These little narratives, which are certainly interesting if true—as they are not—are good examples of the failure to exercise what may be called the common-sense of science.

Extraordinary indeed are the foolish things that used to be told of birds by men apparently wise and observant in other, even kindred, matters. Isaak Walton,[[40]] for example, so well informed as to fish, seemed to swallow falsities about other animals as readily as did the gudgeon Isaak’s bait. He writes in one place, after quoting some very mistaken remarks about grasshoppers, that “this may be believed if we consider that when the raven hath hatched her eggs she takes no further care, but leaves her young ones to the care of the God of Nature, who is said in the Psalms ‘to feed the young that call upon him.’ And they be kept alive, and fed by a dew, or worms that breed in their nests, or some other ways that we mortals know not.”

The origin of this is plain. The ancient Jews told one another that ravens left their fledglings to survive by chance, not feeding them as other birds did. This is manifested in several places in the Bible, as in the 147th Psalm: “He giveth to the beast his food and to the young ravens which cry”; but this absurd notion is far older, no doubt, than the Psalms. Aristotle[[41]] mentions that in Scythia—a terra incognita where, in the minds of the Greeks, anything might happen—“there is a kind of bird as big as a bustard, which ... does not sit upon its eggs, but hides them in the skin of a hare or fox,” and then watches them from a neighboring perch. Readers may guess at the reality, if any, behind this. Aristotle seems to have accepted it as a fact, for he goes on to describe how certain birds of prey are equally devoid of parental sense of duty; but we cannot be sure what species are referred to, despite the names used in Cresswell’s translation of the History of Animals, as follows:

The bird called asprey ... feeds both its young and those of the eagle ... for the eagle turns out its young ... before the proper time, when they still require feeding and are unable to fly. The eagle appears to eject its young from the nest from envy ... and strikes them. When they are turned out they begin to scream, and the phene comes and takes them up.

Why so strange notions of maternal care in birds should ever have gained credence in the face of daily observation of the solicitude of every creature for its young, is one of the puzzles of history, but that they were widespread is certain, and also that they persisted in folklore down to the time when, at the dawn of the Renaissance, observation and research began to replace blind confidence in ancient lore. Thus J. E. Harting,[[42]] in his well-known treatise on the natural history in Shakespeare, quotes from a Latin folio of 1582 in support of his statement that “it was certainly a current belief in olden times that when the raven saw its young newly hatched, and covered with down, it conceived such an aversion that it forsook them, and did not return to its nest until a darker plumage showed itself.”

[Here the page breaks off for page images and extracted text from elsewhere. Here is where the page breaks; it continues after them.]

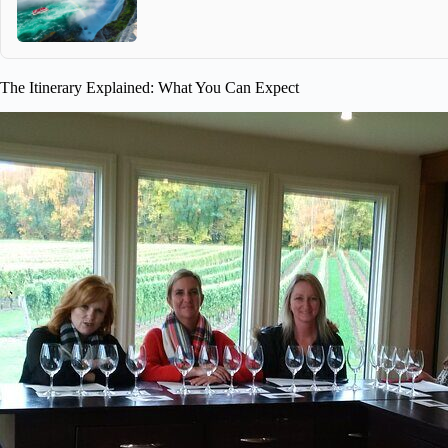
The Itinerary Explained: What You Can Expect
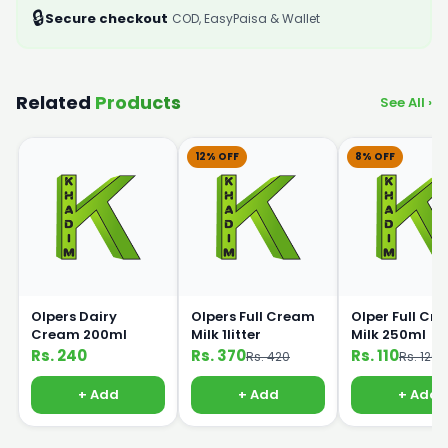
🔒
Secure checkout
COD, EasyPaisa & Wallet
Related
Products
See All ›
12% OFF
8% OFF
Olpers Dairy
Olpers Full Cream
Olper Full Cr
Cream 200ml
Milk 1litter
Milk 250ml
Rs. 240
Rs. 370
Rs. 110
Rs. 420
Rs. 120
+ Add
+ Add
+ Add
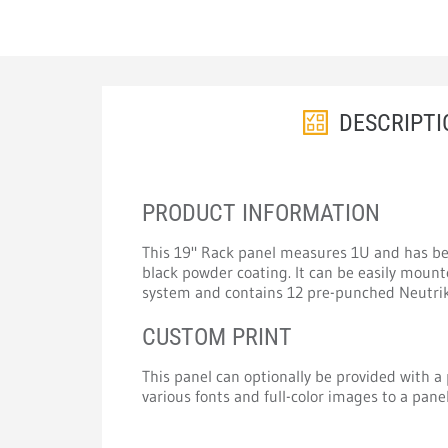
DESCRIPTI
PRODUCT INFORMATION
This 19" Rack panel measures 1U and has be
black powder coating. It can be easily mount
system and contains 12 pre-punched Neutrik
CUSTOM PRINT
This panel can optionally be provided with a p
various fonts and full-color images to a panel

Ravens have quite enough sins to answer for and calumnies to live down without adding to the list this murderous absurdity, contrary to the very first law of bird-nature. Nevertheless the poets, as usual, take advantage of the thought (for its moral picturesqueness, I suppose), as witness Burns’s lines in The Cotter’s Saturday Night

That he who stills the raven’s clamorous nest


Would in the way his wisdom sees the best,

For them and for their little ones provide.